What does the future of media look like to you?

It’s going to be a slow-moving change, but I think ultimately it will all be owned by 3 or 4 companies. I’ve enjoyed the democratization of content: you can go on YouTube, Instagram, TikTok, Facebook, Twitter, and Snapchat. But for the most part, you’re not getting the money from the advertising, you’re just supplying content. 

Subscriber fees are keeping the cable TV model, and the many channels we have, alive. Whether you watch Fox, or CNN or MSNBC or AMC—they all get a piece of your bill. But that model isn’t sustainable as more people cut cable and go for streaming platforms.

But interestingly, the money you pay for your Internet connection doesn’t go to any of the sites you visit. 
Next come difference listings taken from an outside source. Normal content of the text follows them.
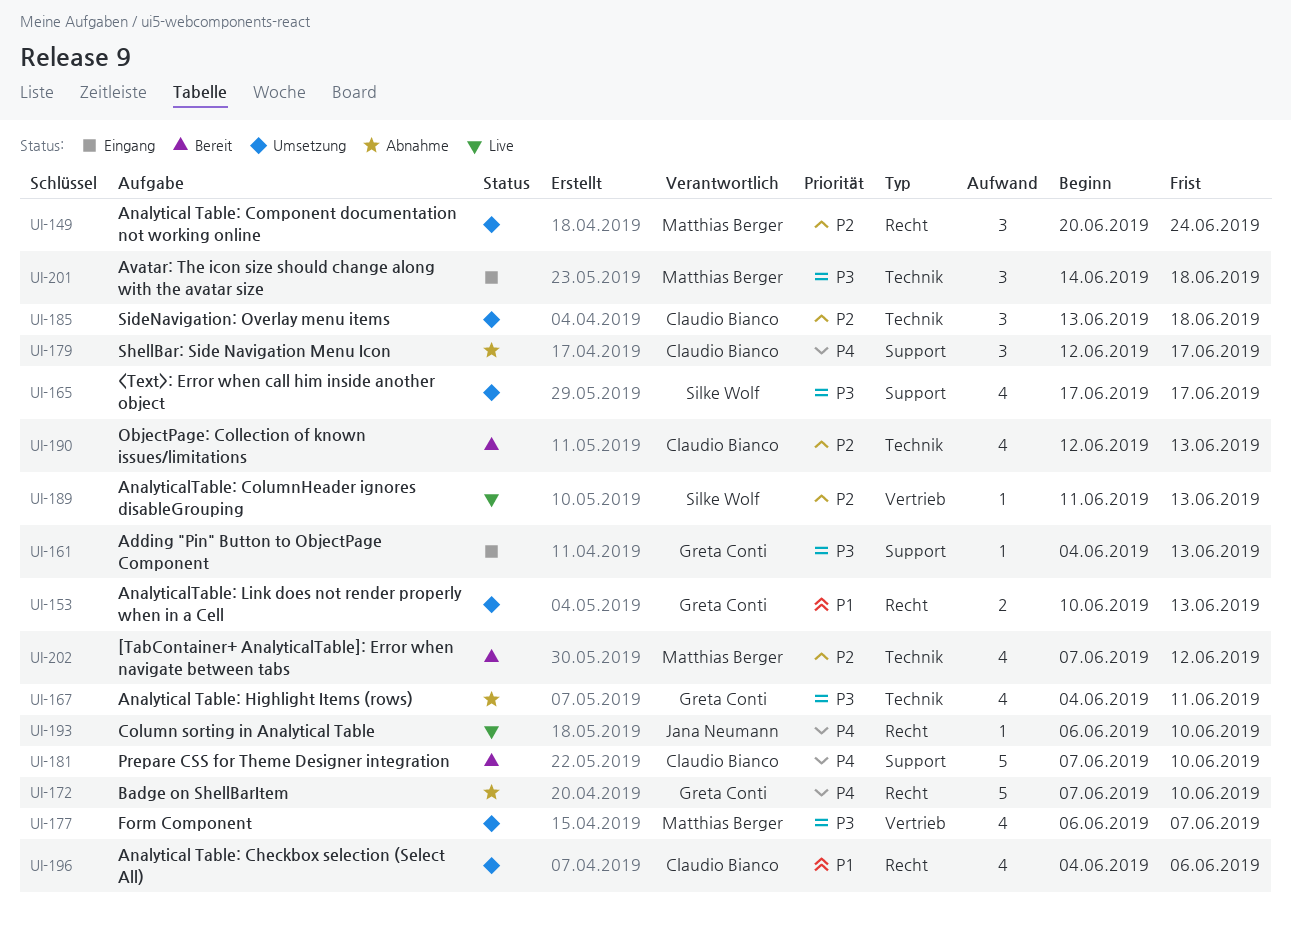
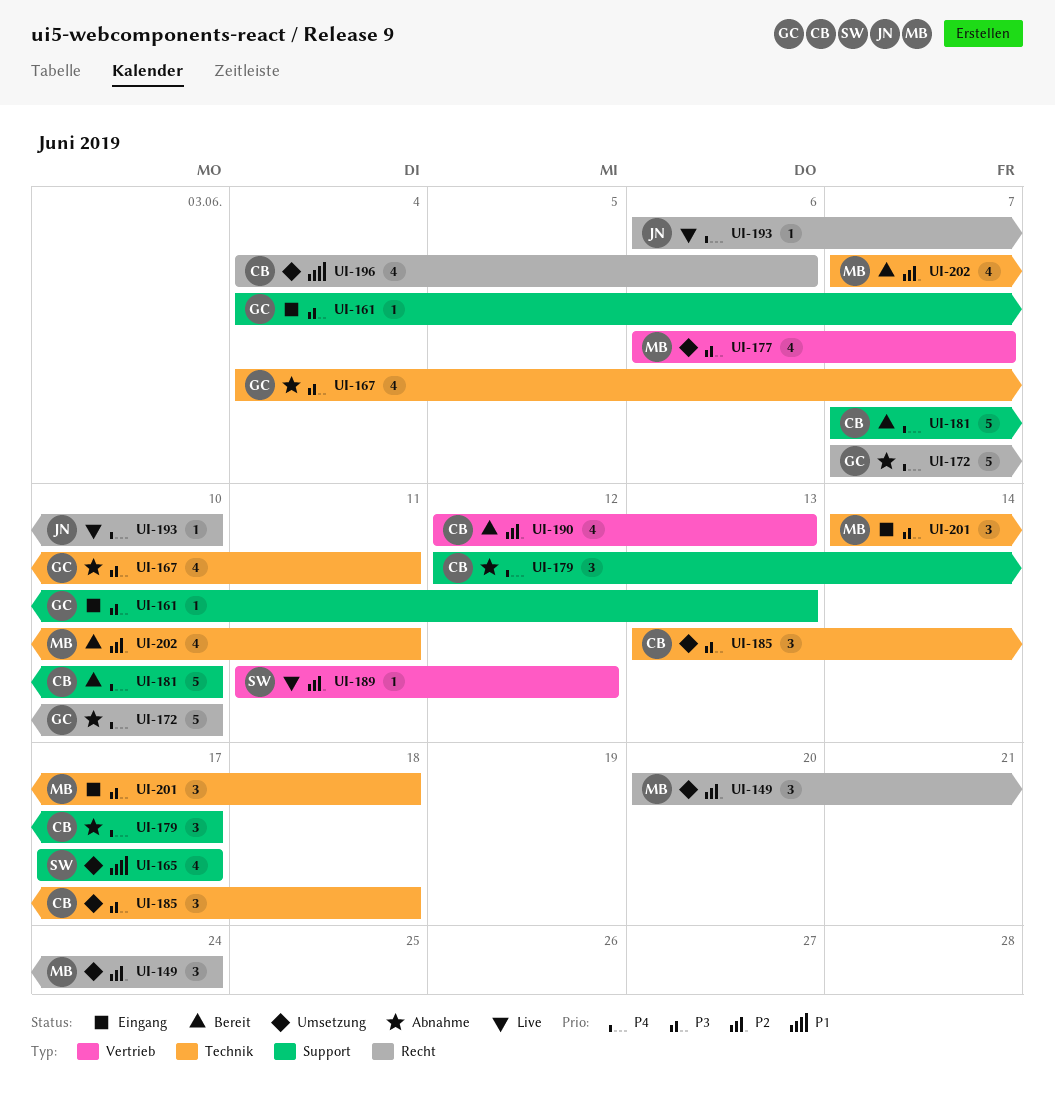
UI-153: present -> none
UI-165, priority: P3 -> P1
UI-185, priority: P2 -> P3
UI-189, due: Jun 13 -> Jun 12
UI-190, label: Technik -> Vertrieb
UI-202, due: Jun 12 -> Jun 11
Yesterday or the day before, there was a story about subscriber fees and how whether you watch Fox or not, you’re paying $2 a month to Fox and they make billions of dollars on subscriber fees. CNN was the same. They made more money from subscriber fees than ad revenue. But people are canceling their cable, so those subscriber fees are starting to go away. They’re not as lucrative as they used to be. So, I think we’re in for a big overhaul and the change will be slow.

That’s where I’d like things to go, but that’s not where it’s going to go. There will still be four companies that own everything and they’re just going to have tentacles into every little piece. At some point some someone’s going to buy Facebook, like the AOL Time Warner acquisition. If you’re a content creator, figure out a plan B, because right now the movement is toward the platform, and not necessarily the content on the platform.

With Tik Tok, Snapchat, Instagram, Facebook, Twitter, and YouTube, in all  these places where there’s advertising, you as a content creator don’t get any money from that and there shouldn’t be this, well, once you get 1000 views, then we’ll start giving you money. There’s a lot of money in media, but it’s not going to the people who are creating all the content that we’re consuming.